By Justin Franz, 9-23-12
||Caption: Frank Cote of Blue Cross Blue Shield of Montana talks with are business leaders at Flathead Valley Community College about health care reform on Thursday, Sept. 20. Justin Franz | Flathead Beacon.
Almost 100 people filled a conference room at Flathead Valley Community College on Sept. 20 to discuss health care reform and how it would affect area employers.
Frank Cote, chief sales officer for Blue Cross Blue Shield of Montana, traveled the state this summer to talk with customers and the public about the Affordable Care Act. The law was passed in 2010 and mostly upheld by the U.S. Supreme Court earlier this year. Although prominent Republicans, including presidential candidate Mitt Romney, have vowed to overturn the legislation, Cote said that was unlikely.
“I think there is zero chance of it being repealed,” he said. “But it will be changed, because you don’t make a 2,000 page law without a few mistakes.”
Blue Cross Blue Shield, Western States Insurance and the Affiliated Chambers of the Flathead sponsored the meeting.
Cote said his recent trip around the state was meant to dispel rumors and provide unbiased information about the law. The legislation has slowly gone into effect since 2010 and it will be fully implemented in 2014. Parts of the law require some employers to provide certain levels of insurance and Cote said that has raised questions. He also said some small business would be able to take advantage of various tax credits.
The law requires everyone to acquire “minimum essential coverage,” be it through an individual insurance plan, a workplace option or government program. One of the biggest questions is what exactly “minimum” coverage is. Cote said although the law requires it, the level of coverage has yet to be defined. That will be completed by the Department of Health and Human Services in the coming months.
“While the law is there, the definition isn’t,” Cote said.
If an individual does not buy health insurance, there is a yearly penalty of $95 or 1 percent of their income in 2014. That fee would increase to $325 per adult in 2015 and $695 per adult in 2016. The law also penalizes large employers, with 50 or more full-time workers, if it does not provide minimum coverage. The fee would be $2,000 per full-time employee. If the insurance a company offers is deemed unaffordable, a business may also be charged a $3,000 penalty.
Cote said parts of the law would change in the coming months and years, depending on what is decided on both the state and federal level. He said meetings like the one last week are helpful for businesses to better understand the legislation.

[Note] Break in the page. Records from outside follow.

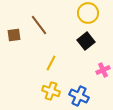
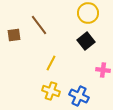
pink cross: rotated 32 degrees clockwise
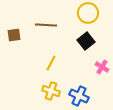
brown line: moved 7 px right; rotated 50 degrees counterclockwise
pink cross: moved 1 px left, 3 px up; rotated 24 degrees clockwise
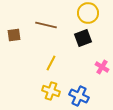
brown line: rotated 10 degrees clockwise
black square: moved 3 px left, 3 px up; rotated 18 degrees clockwise
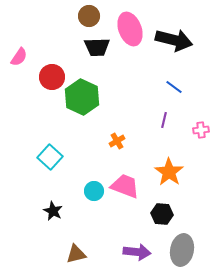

“There are a lot of moving parts and we all need to figure out how to make it work,” he said. “We think it’s important for us to educate our members and the public.”
The decision by the Supreme Court earlier this summer to leave in place the majority of the health care law came as no surprise to Cote. He said if the law were overturned, it would have affected many other laws already in place.
“What does that mean for Montana?” he asked the audience. “It means health care reform is alive and well here and we at Blue Cross Blue Shield are busy helping businesses comply with this complex law.”